Vatican launches World Cup Final 'pause for peace' appeal
Calls for moment of silence during major global event
The Pontifical Council for Culture launched an effort designed to unite the world in asking for peace in warring countries by observing a moment of silence during the final game of the World Cup.
“Sports were born around religious festivities. Sporting events were moments of peace when wars ceased, as for the Olympic truce,” Msgr. Melchor Sanchez de Toca y Alameda said July 10 for the launch of the campaign.
“Why not for the World Cup? Why not a pause, a moment of silence, a truce for peace?”
Msgr.

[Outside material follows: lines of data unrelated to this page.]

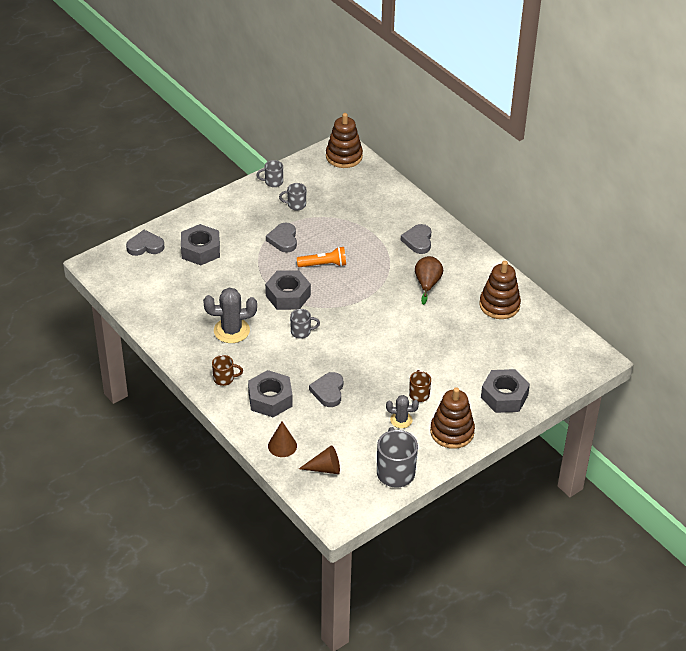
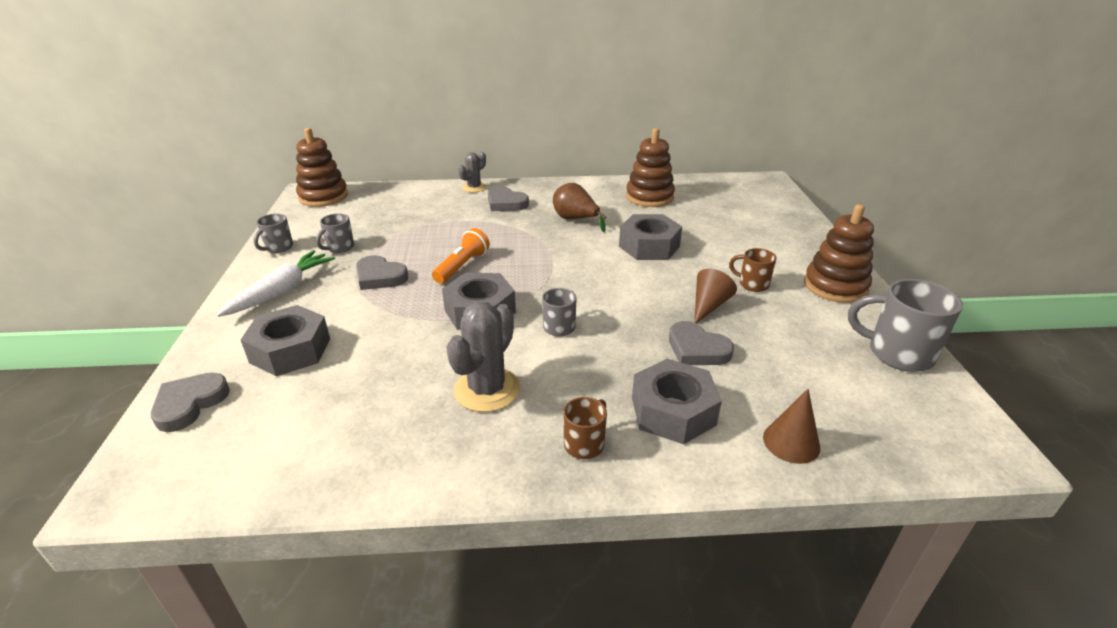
camera: 55 degrees left, 10 degrees down
brown cone [299,445,340,474] -> brown cone moved to [694,269,737,323]
grey cactus [386,395,419,428] -> grey cactus moved to [458,152,486,192]
grey nut [481,369,530,413] -> grey nut moved to [619,214,682,260]
none -> white carrot [216,250,335,317]

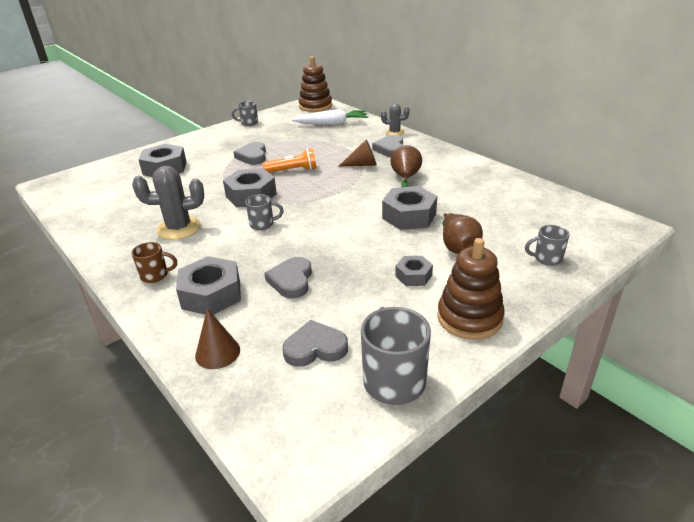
camera: 55 degrees right, 0 degrees up
grey heart [150,373,230,432] -> grey heart moved to [282,320,348,367]
white carrot [216,250,335,317] -> white carrot moved to [292,109,368,125]
grey mug [316,213,354,253] -> grey mug moved to [525,225,569,266]
brown stacking toy [626,128,675,207] -> none
brown cone [694,269,737,323] -> brown cone moved to [339,139,377,166]
brown mug [729,248,777,292] -> grey nut [395,256,433,286]
none -> brown pear [443,213,483,254]

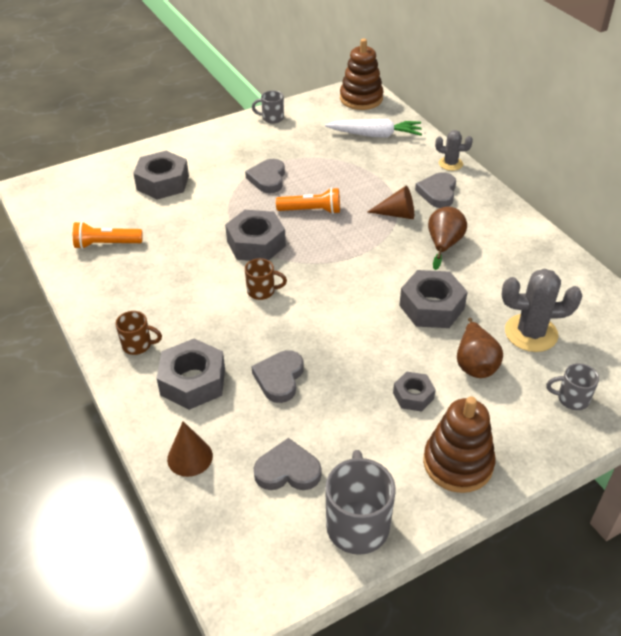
camera: 10 degrees right, 10 degrees up
grey cactus [132,166,204,240] -> grey cactus moved to [502,269,582,352]
grey mug [245,194,284,230] -> brown mug [245,258,287,300]
none -> orange flashlight [73,221,143,249]

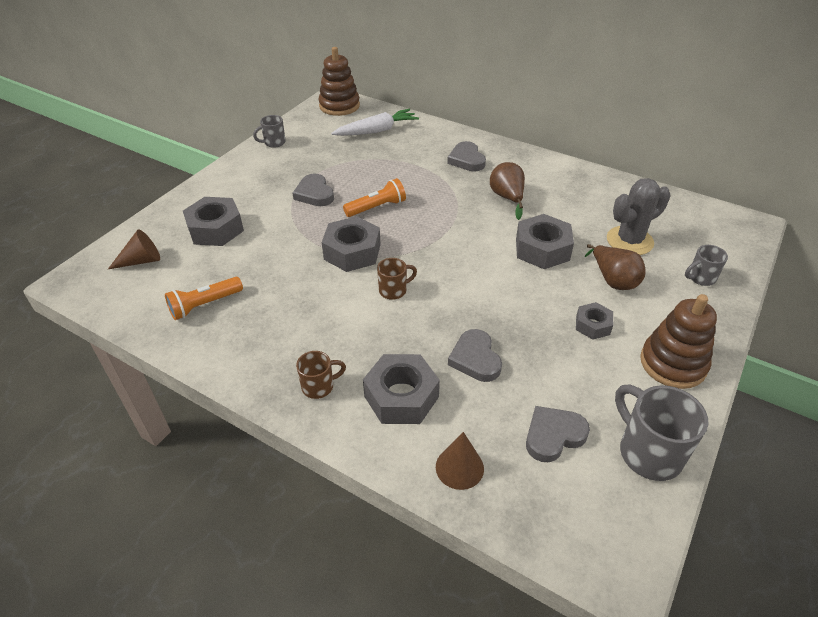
camera: 30 degrees left, 0 degrees up
brown cone [368,186,414,219] -> brown cone moved to [108,229,160,269]
grey cactus [435,130,473,171] -> none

Sanchez, undersecretary at the Pontifical Council for Culture and head of the section for culture and sport, spoke in reference to the ancient Greek tradition “ekecheiria,” or “truce”, that was put into practice during wartimes in order to allow citizens safe travel to the Olympic Games.

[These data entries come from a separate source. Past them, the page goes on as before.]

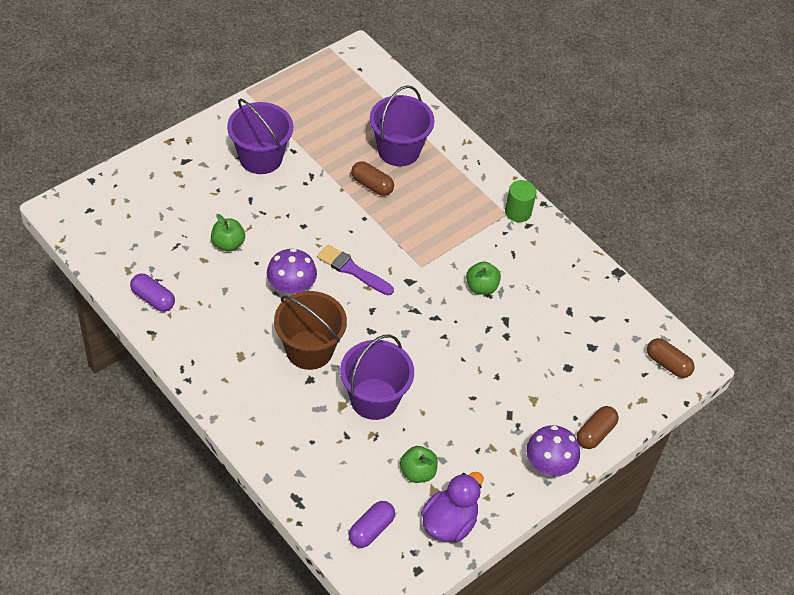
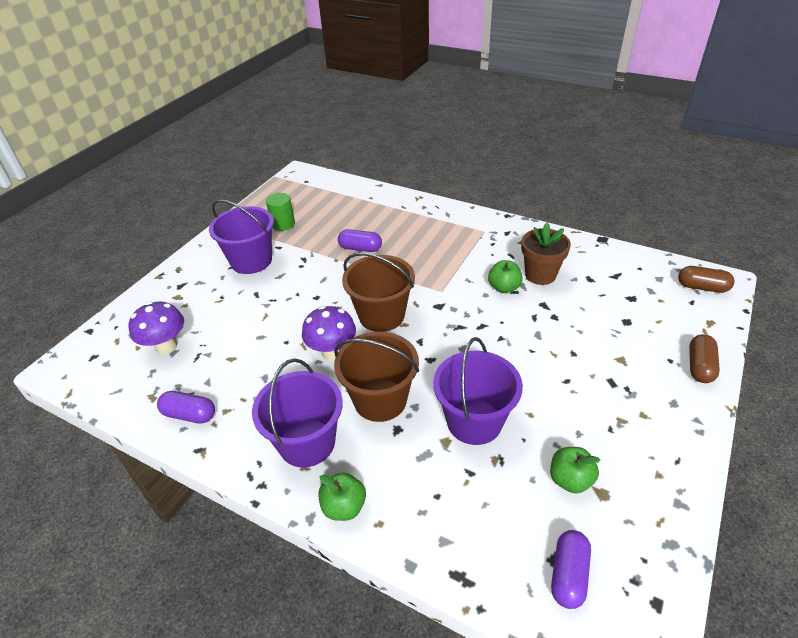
camera: 15 degrees left, 10 degrees down
green apple [211,214,245,252] -> green apple moved to [319,472,366,521]
purple brush [317,245,394,295] -> brown bucket [342,253,415,332]
brown capsule [351,161,394,196] -> purple capsule [338,229,382,252]
purple bucket [370,85,435,166] -> purple bucket moved to [252,358,343,468]
purple duck [421,472,483,542] -> none
green cylinder [505,180,537,222] -> green cylinder moved to [266,193,295,231]
purple mushroom [526,425,580,476] -> purple mushroom moved to [128,302,184,355]
none -> brown flower pot [521,222,571,285]

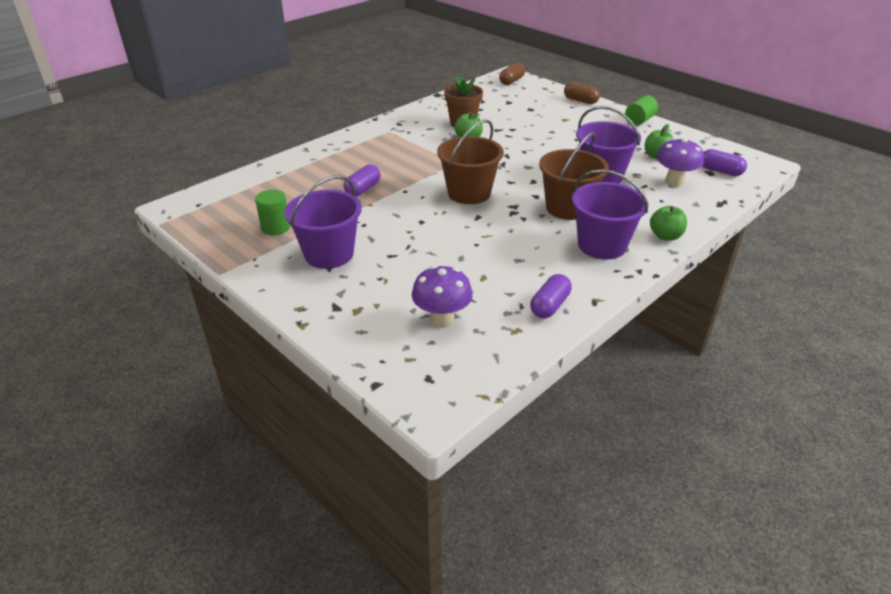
camera: 75 degrees left, 5 degrees down
purple mushroom [302,306,356,360] -> purple mushroom moved to [656,138,704,187]
none -> green cylinder [625,95,658,126]

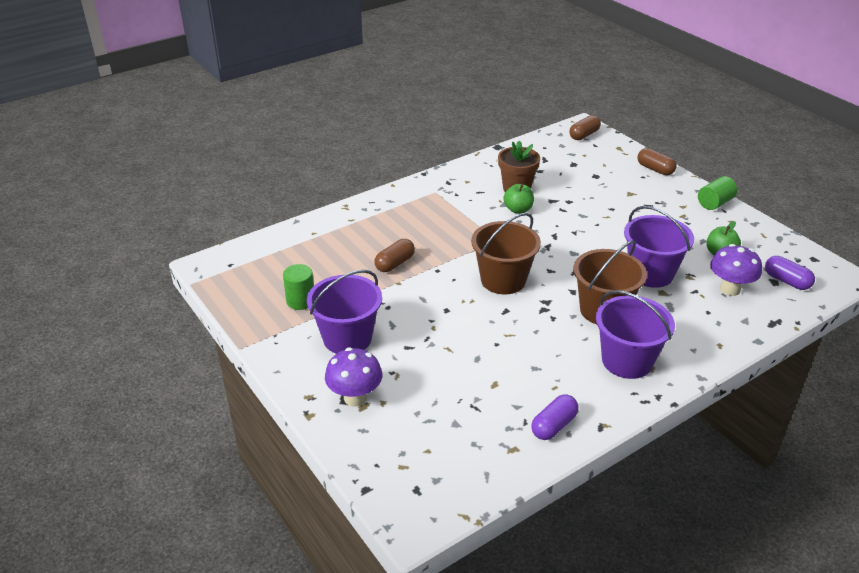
camera: 10 degrees right, 0 degrees up
purple capsule [344,165,381,197] -> brown capsule [375,239,415,272]
purple mushroom [412,265,473,328] -> purple mushroom moved to [325,348,382,407]
green apple [650,206,687,241] -> none

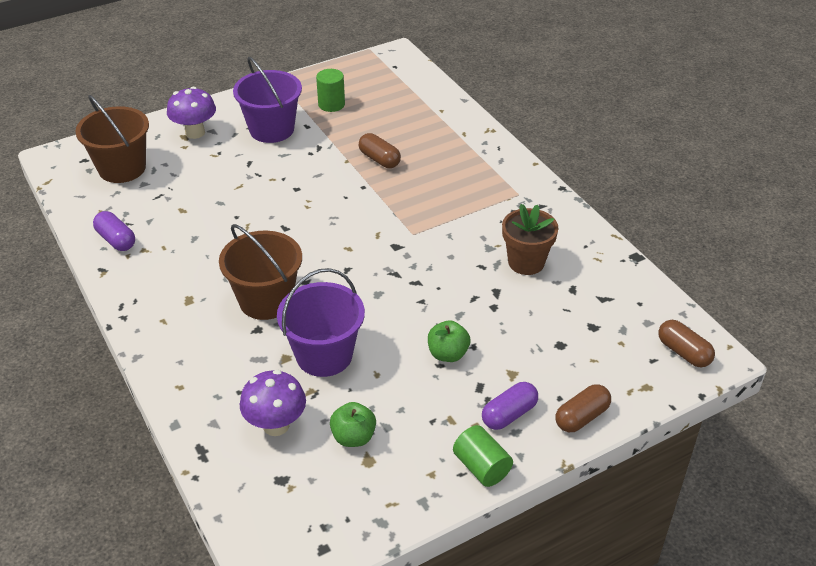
camera: 95 degrees right, 5 degrees up
brown bucket [471,213,541,294] -> brown bucket moved to [75,95,149,183]
green apple [503,184,534,214] -> green apple moved to [428,320,470,362]
purple bucket [596,290,675,379] -> none
purple capsule [765,256,815,290] -> purple capsule moved to [482,382,538,430]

Established in the 9th century B.C. as a treaty signed by three kings, the truce allowed for athletes, artists, their families, and ordinary pilgrims to travel in complete safety to participate in or attend the games, as well as a safe return to their home countries.

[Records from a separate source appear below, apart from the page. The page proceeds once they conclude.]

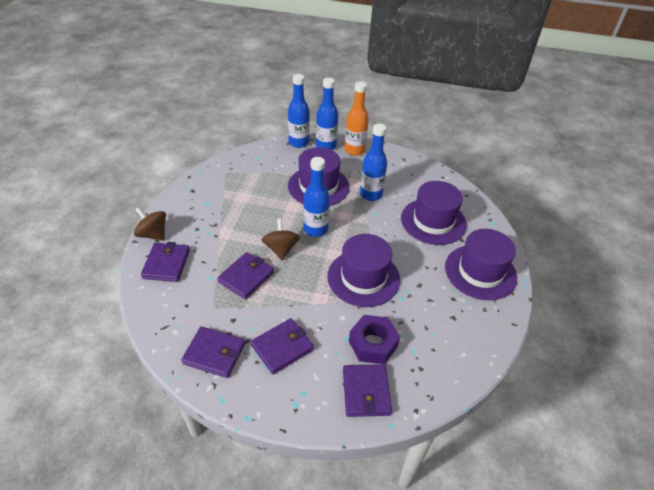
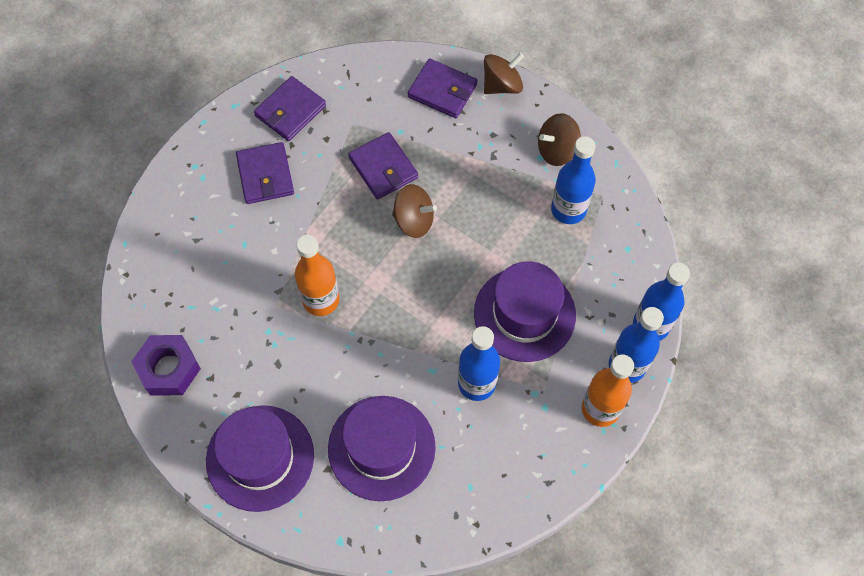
camera: 115 degrees right, 20 degrees up
blue bottle [303,157,330,237] -> blue bottle moved to [551,136,596,224]
purple hat [327,234,400,307] -> orange bottle [295,235,339,316]
purple wallet [343,364,392,417] -> none
purple nut [349,315,400,364] -> purple nut moved to [131,335,201,396]
none -> brown spinning top [538,113,581,166]

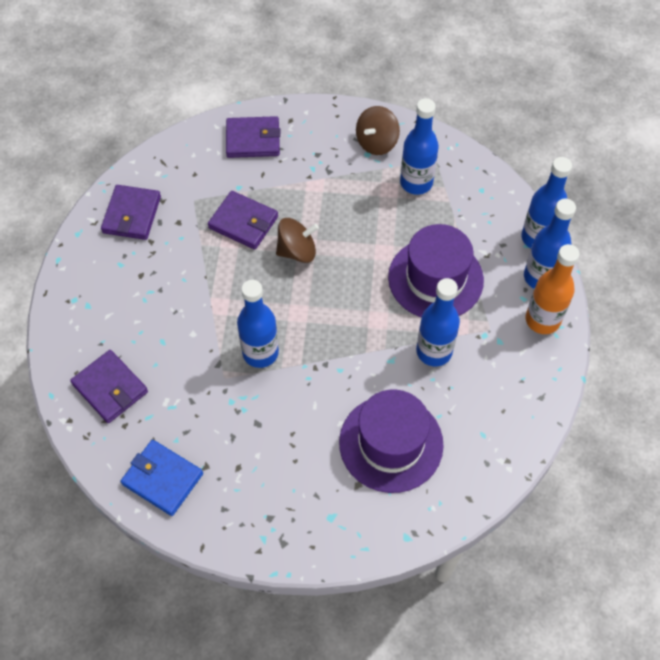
camera: 30 degrees left, 5 degrees down
purple nut [131,335,201,396] -> blue wallet [121,440,203,516]
purple hat [206,405,314,512] -> none
purple wallet [236,142,294,204] -> purple wallet moved to [70,350,148,423]
orange bottle [295,235,339,316] -> blue bottle [237,280,279,368]
brown spinning top [484,53,524,94] -> none

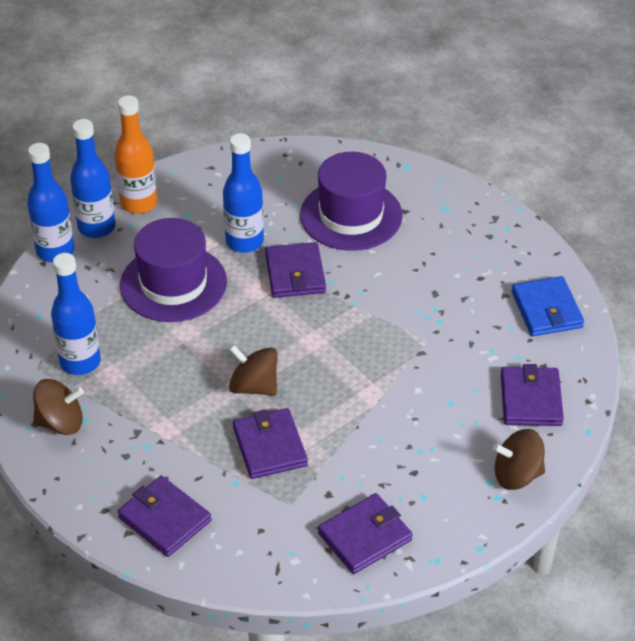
camera: 135 degrees left, 15 degrees down
blue bottle [237,280,279,368] -> none
none -> purple wallet [265,242,326,298]
none -> brown spinning top [493,429,545,490]

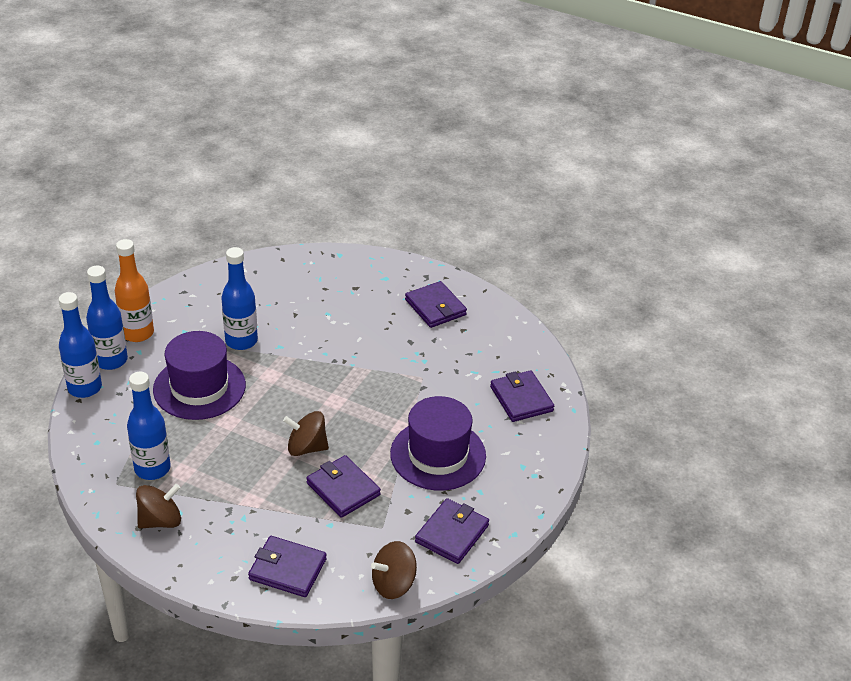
camera: 25 degrees left, 5 degrees down
purple wallet [265,242,326,298] -> purple wallet moved to [405,281,467,328]
purple hat [300,152,403,251] -> purple hat moved to [390,396,486,490]
brown spinning top [493,429,545,490] -> brown spinning top moved to [371,541,417,599]
blue wallet [512,276,584,336] -> none

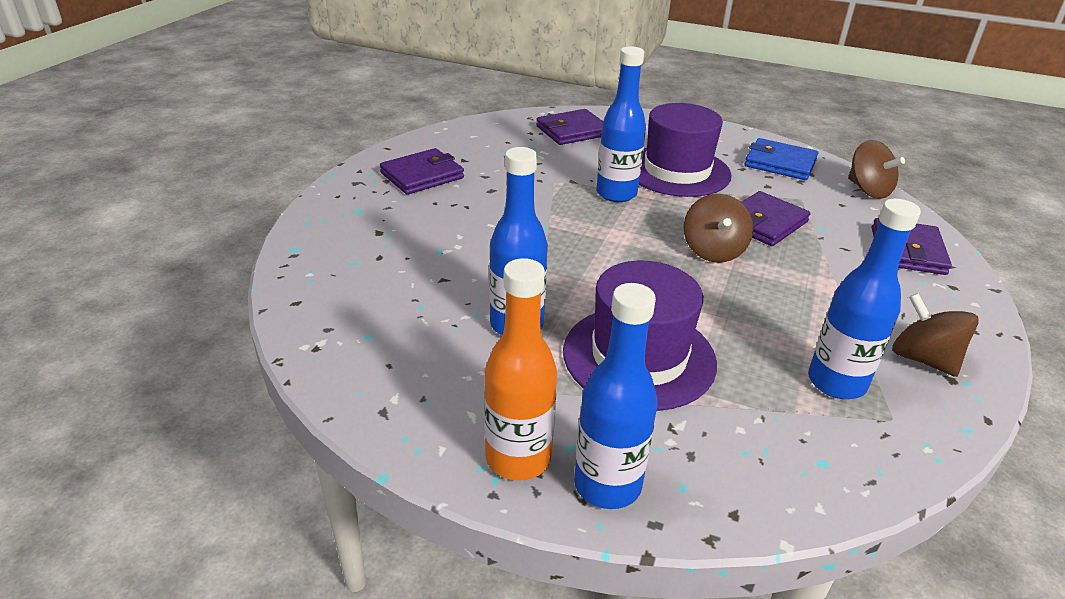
camera: 95 degrees left, 5 degrees down
blue bottle [59,292,102,398] -> blue bottle moved to [596,46,646,202]
purple wallet [415,498,489,564] -> blue wallet [745,138,818,180]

The campaign, launched on the council’s website and Facebook page, is simply “a call for peace,” said Richard Rouse, a member of the Pontifical Council for Culture.
“It's as simple as it says. It's just that one simple phrase – we live in an age of simplicity, we don't need big, long speeches to get the point across. We just want peace, simple as that,” Rouse told CNA July 10.
Rouse said because much of the world will be watching the final game "we just thought it would be a good opportunity to take a moment, 30 seconds, a minute, to remember all those who are suffering in the wars around us.”
That pause, he said, “could be a moment at the beginning of the game, in the middle or whenever.”
“We'll leave that up to the organizers to decide, but to take a moment to ask for peace in the middle of so many conflicts.”
The World Cup final match will be played July 13 between Germany and Argentina.